Snow Buntings
Look for snow buntings every winter, across the windswept fields of Dufferin, Wellington and other open country settings in southern Ontario.
David Lamble (featured in Local Heroes, In the Hills Winter 2012) can be found most winter days banding snow buntings east of Arthur. The buntings, migrants from the high Arctic, are able to survive frigid temperatures with equanimity.
David, on the other hand, is merely human – a tropical animal decidedly ill-adapted to this consummately un-tropical region. Regardless, David demonstrates a laudable hardiness, trapping and banding birds in conditions that keep others huddling by the hearth.

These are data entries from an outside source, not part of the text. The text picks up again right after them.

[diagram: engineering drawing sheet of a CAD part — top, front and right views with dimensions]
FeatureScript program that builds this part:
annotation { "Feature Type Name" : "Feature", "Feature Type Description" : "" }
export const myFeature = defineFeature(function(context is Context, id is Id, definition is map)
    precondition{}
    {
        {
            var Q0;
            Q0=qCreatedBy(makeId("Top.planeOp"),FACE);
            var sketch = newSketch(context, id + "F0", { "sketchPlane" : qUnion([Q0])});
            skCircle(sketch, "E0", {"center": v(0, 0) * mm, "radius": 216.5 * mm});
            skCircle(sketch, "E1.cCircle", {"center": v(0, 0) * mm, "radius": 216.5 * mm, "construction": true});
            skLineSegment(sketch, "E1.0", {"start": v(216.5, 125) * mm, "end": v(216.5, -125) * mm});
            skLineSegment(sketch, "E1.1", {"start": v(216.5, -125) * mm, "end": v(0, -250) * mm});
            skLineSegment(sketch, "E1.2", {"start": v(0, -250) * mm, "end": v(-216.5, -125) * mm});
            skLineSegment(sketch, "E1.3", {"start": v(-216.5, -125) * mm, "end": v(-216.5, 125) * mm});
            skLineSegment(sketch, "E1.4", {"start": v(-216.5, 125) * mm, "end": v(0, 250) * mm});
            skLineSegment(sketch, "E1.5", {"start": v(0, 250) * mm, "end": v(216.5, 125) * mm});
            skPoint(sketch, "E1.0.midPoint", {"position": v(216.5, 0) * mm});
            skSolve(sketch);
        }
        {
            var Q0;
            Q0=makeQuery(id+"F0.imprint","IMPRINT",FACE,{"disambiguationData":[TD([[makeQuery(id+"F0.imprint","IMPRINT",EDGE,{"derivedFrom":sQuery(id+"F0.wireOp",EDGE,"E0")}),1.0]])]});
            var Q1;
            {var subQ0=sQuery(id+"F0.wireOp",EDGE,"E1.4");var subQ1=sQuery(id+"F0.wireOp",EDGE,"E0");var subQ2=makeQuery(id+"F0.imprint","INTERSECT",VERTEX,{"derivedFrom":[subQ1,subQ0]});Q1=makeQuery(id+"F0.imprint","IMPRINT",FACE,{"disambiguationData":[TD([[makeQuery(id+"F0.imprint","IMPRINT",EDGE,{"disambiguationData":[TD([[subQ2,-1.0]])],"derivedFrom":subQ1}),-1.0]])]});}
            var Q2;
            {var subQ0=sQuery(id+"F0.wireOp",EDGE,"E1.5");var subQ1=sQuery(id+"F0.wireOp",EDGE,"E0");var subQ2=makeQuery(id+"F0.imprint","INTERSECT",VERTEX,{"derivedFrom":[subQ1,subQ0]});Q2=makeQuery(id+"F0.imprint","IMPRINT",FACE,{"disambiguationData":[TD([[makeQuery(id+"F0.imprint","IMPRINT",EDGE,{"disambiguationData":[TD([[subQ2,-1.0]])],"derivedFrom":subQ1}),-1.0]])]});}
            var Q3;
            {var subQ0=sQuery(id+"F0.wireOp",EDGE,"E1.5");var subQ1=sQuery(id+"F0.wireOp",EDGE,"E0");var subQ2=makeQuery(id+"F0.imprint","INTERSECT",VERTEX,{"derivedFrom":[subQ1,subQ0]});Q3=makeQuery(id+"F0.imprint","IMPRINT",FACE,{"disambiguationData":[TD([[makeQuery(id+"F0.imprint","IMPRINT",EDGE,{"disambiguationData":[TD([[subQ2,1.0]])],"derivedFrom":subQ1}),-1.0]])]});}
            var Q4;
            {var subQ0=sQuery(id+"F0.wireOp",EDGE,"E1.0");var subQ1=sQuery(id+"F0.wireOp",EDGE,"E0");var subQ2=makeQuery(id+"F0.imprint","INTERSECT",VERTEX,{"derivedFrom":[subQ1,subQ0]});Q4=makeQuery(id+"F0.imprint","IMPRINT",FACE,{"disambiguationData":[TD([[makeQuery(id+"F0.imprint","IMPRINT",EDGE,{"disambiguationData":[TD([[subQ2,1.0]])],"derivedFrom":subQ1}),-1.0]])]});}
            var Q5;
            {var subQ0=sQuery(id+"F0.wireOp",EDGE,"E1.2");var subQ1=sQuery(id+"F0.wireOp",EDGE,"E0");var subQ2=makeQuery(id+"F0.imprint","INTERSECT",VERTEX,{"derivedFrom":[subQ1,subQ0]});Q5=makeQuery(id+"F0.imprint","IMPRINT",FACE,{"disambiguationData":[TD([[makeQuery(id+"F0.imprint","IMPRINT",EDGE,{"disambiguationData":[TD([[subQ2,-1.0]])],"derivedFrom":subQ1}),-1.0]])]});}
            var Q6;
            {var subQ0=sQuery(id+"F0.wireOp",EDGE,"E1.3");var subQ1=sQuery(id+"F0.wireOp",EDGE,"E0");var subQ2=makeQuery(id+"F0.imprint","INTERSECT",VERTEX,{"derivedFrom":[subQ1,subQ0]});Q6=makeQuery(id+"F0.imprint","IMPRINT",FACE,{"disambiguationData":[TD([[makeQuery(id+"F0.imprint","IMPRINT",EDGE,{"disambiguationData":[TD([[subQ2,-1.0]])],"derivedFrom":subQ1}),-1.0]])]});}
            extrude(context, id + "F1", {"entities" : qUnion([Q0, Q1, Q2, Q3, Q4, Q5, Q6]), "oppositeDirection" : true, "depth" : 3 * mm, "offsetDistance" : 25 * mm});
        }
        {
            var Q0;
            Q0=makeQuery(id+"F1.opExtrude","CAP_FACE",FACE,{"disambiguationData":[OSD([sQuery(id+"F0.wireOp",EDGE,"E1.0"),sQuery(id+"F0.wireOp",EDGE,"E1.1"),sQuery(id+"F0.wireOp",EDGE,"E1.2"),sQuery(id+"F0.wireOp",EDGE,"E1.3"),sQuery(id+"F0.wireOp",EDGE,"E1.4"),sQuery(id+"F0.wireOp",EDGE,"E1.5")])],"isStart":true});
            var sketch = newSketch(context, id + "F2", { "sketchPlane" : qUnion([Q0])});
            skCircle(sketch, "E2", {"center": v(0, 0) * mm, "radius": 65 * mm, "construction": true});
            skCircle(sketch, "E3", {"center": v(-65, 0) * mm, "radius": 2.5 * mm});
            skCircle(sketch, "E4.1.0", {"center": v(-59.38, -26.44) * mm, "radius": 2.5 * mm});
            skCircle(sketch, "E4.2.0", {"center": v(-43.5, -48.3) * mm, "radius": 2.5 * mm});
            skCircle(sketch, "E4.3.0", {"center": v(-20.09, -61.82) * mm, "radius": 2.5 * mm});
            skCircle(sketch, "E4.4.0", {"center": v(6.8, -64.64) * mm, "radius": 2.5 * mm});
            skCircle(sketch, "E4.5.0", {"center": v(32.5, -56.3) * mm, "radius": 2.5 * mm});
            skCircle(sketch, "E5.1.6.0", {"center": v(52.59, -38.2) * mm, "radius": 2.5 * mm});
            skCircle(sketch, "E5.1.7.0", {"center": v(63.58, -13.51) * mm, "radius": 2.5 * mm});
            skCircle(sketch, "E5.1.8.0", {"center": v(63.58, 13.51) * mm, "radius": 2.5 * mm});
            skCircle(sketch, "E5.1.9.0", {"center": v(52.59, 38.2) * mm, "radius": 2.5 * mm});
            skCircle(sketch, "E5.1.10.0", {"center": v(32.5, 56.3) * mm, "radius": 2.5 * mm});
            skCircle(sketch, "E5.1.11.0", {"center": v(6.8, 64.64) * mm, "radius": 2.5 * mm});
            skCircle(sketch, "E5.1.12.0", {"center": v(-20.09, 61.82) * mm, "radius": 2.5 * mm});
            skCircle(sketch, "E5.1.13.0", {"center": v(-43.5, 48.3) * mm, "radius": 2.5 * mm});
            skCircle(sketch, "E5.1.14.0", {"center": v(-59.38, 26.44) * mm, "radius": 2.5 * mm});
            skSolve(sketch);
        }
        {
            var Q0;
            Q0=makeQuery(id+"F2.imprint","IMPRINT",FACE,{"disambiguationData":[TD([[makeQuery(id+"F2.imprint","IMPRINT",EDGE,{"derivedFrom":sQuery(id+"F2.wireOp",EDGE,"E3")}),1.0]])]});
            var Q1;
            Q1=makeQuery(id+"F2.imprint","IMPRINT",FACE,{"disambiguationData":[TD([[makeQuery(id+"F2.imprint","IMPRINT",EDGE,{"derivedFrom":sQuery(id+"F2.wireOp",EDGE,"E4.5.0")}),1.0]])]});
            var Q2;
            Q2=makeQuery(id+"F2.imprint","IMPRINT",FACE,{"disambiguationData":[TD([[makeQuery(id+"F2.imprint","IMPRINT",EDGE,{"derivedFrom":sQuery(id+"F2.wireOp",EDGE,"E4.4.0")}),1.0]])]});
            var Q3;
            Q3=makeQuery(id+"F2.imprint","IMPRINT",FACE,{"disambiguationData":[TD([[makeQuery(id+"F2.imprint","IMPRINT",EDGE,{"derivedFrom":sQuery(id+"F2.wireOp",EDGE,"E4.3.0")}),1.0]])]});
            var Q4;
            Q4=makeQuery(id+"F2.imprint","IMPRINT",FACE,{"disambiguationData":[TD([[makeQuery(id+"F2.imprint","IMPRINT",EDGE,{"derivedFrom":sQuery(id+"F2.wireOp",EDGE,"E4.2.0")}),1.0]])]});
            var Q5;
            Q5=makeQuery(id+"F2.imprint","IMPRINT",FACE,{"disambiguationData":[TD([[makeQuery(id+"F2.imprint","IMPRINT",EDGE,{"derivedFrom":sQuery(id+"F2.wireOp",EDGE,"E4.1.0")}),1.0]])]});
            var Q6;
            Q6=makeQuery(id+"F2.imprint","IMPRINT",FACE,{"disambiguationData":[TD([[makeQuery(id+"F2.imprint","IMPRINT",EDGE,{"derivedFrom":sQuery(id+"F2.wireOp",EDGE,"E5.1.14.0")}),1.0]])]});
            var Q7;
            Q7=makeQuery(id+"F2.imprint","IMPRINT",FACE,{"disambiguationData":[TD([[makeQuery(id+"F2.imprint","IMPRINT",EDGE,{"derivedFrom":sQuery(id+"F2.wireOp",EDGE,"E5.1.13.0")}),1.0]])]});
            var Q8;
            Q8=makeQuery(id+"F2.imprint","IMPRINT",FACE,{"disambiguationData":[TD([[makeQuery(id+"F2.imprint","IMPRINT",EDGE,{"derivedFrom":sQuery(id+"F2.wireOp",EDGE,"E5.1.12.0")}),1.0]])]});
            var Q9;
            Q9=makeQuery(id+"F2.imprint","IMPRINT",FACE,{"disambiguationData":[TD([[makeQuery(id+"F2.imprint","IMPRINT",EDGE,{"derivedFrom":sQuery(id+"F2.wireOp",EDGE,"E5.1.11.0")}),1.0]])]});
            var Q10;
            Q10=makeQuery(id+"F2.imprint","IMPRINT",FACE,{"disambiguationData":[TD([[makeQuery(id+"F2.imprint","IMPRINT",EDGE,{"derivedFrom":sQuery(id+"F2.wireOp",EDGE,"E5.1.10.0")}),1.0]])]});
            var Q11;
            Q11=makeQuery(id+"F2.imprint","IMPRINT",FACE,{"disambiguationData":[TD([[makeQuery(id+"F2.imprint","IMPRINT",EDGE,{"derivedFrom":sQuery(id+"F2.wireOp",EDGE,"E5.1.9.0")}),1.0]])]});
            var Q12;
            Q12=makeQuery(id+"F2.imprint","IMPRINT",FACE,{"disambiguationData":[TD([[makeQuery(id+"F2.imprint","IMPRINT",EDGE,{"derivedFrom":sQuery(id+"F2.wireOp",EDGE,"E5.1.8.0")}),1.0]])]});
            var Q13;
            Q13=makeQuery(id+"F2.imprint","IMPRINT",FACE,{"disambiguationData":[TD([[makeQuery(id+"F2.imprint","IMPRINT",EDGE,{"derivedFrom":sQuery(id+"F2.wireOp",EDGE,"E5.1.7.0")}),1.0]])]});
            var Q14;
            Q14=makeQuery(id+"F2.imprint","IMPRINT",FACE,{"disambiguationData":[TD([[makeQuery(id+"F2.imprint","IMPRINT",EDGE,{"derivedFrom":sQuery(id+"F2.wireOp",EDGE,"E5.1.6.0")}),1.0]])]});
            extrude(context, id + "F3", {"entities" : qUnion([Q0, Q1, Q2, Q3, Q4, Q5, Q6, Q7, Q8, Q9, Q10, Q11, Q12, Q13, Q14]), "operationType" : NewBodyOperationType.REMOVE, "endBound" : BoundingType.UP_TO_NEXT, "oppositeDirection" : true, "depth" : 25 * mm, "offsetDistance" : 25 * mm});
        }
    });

Lamble, a retired chemistry teacher, has banded about 35,000 snow buntings over 35 years, an impressive tally of a bird little known outside of the birding community. Snow buntings though, are with us every winter, whirling in rollicking flocks across the windswept fields of Dufferin, Wellington and other open country settings in southern Ontario.

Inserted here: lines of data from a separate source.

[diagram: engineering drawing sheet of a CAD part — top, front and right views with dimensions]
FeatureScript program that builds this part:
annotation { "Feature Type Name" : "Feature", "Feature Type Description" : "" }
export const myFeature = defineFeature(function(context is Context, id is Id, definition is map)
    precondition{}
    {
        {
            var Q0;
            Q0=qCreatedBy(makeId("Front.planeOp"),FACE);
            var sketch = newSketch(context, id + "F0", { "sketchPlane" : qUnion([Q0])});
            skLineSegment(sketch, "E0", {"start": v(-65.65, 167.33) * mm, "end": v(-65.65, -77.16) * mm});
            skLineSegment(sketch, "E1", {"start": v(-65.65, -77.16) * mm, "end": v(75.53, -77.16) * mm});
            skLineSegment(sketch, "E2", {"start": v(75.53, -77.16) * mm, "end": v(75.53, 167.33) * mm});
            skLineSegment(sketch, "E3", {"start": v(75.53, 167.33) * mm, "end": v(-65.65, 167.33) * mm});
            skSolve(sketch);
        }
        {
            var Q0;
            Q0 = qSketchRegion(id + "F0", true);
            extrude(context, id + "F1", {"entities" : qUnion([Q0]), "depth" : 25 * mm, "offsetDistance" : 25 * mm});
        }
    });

One of the fascinating fruits of David’s herculean effort was the discovery of where “our” buntings spend the summer. The answer is astonishing. Recaptured birds reveal that they breed in Greenland!

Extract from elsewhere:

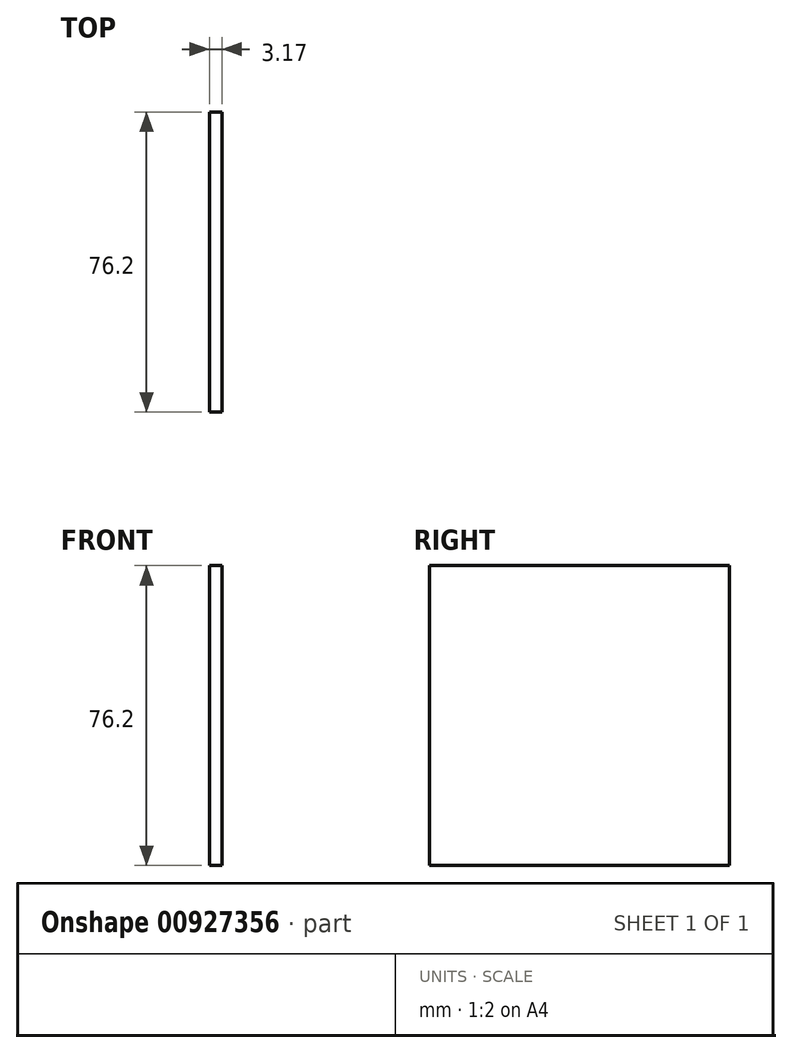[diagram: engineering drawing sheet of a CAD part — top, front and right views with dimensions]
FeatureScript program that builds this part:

But the exotic summer destination of the buntings is only one striking facet of their cold-adapted lives. Their metabolism, for example, is extraordinary. To keep warm they can burn fully 50% of their weight overnight.
You can imagine the urgency of these birds to refuel during the day. They feed voraciously on weed seeds and grains to recoup their body fat. Then, at day’s end, they shelter not in trees, but under a layer of snow, allowing them to preserve valuable energy.
This behaviour has David Lamble worried. He fears that some of this winter’s buntings lie dead, entombed by December’s ice storm.
David Lamble and his buntings share uncommon habits and an uncommon hardiness. The birds are remarkable, so too is the man who bands them.